Using the listing below, retype exactly the lines starting at the one with "Disponibile" and ending at the one with "que su equipo ahora pone las probabilidades", and include both.

Start of Block

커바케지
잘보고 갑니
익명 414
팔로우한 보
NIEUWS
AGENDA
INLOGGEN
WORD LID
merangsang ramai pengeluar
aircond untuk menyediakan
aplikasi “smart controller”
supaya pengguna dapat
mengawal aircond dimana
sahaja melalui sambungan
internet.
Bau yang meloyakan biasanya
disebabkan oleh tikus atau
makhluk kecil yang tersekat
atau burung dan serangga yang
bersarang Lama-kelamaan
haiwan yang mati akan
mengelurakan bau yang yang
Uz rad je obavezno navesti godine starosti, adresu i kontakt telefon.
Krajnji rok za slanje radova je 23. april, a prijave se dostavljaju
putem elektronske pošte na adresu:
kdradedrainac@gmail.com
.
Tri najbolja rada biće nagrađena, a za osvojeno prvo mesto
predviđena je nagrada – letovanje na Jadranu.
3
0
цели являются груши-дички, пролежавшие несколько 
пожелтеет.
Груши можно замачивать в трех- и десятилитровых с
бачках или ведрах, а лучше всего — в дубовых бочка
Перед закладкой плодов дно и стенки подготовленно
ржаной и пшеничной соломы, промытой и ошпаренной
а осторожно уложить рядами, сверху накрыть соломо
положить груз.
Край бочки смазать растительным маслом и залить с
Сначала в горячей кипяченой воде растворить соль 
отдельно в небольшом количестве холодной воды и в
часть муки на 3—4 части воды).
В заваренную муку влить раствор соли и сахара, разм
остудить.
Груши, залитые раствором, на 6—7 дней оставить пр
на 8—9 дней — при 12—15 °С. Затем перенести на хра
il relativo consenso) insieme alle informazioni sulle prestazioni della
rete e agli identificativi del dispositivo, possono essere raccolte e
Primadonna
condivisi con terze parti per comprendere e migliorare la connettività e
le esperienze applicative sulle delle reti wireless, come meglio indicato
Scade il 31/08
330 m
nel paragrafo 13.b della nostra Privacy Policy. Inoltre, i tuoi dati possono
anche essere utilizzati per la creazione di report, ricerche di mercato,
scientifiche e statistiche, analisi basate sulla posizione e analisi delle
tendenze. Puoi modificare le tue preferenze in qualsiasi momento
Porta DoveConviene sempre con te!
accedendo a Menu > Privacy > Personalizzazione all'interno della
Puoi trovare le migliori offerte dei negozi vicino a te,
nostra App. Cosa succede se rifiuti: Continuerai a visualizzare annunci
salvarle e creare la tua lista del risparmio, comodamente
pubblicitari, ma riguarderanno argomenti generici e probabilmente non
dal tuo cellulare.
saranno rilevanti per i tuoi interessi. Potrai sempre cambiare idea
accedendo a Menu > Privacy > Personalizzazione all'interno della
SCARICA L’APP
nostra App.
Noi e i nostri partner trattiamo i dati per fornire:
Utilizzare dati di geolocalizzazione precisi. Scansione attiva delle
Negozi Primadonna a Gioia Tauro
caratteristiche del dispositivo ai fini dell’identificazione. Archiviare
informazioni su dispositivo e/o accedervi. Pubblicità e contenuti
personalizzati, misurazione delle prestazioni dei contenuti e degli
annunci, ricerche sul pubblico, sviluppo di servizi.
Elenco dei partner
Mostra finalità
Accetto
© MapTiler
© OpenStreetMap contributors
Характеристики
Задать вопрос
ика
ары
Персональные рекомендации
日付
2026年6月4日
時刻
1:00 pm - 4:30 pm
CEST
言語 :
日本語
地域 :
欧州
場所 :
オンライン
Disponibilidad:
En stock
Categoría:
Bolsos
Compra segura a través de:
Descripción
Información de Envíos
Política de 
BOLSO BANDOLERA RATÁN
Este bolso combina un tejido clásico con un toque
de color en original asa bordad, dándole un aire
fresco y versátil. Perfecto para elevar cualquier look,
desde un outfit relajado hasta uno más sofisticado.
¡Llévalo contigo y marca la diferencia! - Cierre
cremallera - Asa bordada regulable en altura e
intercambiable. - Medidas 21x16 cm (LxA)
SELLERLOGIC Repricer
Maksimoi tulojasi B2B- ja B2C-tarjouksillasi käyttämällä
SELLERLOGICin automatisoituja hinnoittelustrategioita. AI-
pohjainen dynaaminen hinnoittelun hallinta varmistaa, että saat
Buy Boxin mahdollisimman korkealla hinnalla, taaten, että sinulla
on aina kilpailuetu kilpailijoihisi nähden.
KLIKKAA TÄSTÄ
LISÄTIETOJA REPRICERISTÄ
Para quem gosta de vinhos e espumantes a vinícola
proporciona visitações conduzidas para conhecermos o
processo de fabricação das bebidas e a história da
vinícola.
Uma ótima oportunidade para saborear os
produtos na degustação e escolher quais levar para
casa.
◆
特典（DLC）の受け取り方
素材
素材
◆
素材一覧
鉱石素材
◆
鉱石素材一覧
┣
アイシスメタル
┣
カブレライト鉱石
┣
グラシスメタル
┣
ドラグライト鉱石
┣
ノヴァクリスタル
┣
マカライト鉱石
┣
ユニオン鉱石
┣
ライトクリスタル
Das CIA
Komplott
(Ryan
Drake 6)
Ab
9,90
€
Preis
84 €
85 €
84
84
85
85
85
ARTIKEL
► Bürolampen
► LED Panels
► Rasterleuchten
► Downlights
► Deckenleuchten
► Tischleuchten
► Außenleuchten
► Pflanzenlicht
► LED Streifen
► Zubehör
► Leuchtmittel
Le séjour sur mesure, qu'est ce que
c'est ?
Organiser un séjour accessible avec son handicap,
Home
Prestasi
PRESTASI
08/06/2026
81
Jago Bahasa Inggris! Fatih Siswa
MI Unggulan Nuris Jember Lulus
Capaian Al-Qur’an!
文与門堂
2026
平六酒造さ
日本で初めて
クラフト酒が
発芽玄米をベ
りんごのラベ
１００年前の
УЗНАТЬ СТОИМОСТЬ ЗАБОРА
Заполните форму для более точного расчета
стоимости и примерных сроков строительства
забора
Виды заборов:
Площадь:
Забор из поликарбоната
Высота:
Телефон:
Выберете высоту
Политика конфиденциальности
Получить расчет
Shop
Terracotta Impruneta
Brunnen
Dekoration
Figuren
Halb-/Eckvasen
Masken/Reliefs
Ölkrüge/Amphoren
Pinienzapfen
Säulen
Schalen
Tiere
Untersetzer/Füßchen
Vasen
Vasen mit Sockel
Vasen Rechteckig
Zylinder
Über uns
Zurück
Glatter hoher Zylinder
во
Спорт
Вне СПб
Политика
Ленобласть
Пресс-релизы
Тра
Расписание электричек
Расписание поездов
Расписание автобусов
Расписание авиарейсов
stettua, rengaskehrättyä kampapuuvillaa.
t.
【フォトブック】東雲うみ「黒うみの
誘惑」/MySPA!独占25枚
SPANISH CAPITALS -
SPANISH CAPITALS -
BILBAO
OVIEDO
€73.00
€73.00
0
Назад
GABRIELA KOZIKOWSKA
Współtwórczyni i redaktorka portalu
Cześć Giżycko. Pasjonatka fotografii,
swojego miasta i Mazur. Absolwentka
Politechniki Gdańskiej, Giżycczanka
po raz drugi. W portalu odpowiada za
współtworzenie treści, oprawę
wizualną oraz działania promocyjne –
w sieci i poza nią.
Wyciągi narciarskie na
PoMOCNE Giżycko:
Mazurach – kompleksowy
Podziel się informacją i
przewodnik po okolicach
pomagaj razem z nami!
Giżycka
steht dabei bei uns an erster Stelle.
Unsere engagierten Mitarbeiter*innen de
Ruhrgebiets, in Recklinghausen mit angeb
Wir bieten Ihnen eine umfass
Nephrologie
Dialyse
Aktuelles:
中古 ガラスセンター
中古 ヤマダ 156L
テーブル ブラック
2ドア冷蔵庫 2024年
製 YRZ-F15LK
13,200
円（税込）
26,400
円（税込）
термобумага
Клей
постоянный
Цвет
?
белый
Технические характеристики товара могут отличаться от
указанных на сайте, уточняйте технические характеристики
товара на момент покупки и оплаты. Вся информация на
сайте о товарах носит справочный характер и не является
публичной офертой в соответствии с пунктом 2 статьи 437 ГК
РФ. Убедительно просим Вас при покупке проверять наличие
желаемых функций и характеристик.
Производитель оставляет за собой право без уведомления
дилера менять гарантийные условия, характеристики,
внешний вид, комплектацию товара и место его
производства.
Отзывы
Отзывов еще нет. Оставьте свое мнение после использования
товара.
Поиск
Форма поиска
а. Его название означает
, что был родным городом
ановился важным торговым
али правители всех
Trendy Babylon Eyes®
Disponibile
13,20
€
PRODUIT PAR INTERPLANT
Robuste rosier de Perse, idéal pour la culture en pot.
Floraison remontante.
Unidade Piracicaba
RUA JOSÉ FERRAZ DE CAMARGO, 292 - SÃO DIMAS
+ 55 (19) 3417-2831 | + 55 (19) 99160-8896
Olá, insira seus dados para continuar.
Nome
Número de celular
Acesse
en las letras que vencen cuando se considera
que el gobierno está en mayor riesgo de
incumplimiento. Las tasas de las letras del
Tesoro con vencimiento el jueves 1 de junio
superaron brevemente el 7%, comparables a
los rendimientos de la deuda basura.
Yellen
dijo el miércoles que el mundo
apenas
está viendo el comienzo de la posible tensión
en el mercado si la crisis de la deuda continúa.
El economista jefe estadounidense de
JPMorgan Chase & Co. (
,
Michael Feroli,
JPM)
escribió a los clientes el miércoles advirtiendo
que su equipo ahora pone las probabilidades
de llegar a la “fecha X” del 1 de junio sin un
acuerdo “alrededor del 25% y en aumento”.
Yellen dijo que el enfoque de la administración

End of Block

--- ANSWER BELOW ---
Disponibile
13,20
€
PRODUIT PAR INTERPLANT
Robuste rosier de Perse, idéal pour la culture en pot.
Floraison remontante.
Unidade Piracicaba
RUA JOSÉ FERRAZ DE CAMARGO, 292 - SÃO DIMAS
+ 55 (19) 3417-2831 | + 55 (19) 99160-8896
Olá, insira seus dados para continuar.
Nome
Número de celular
Acesse
en las letras que vencen cuando se considera
que el gobierno está en mayor riesgo de
incumplimiento. Las tasas de las letras del
Tesoro con vencimiento el jueves 1 de junio
superaron brevemente el 7%, comparables a
los rendimientos de la deuda basura.
Yellen
dijo el miércoles que el mundo
apenas
está viendo el comienzo de la posible tensión
en el mercado si la crisis de la deuda continúa.
El economista jefe estadounidense de
JPMorgan Chase & Co. (
,
Michael Feroli,
JPM)
escribió a los clientes el miércoles advirtiendo
que su equipo ahora pone las probabilidades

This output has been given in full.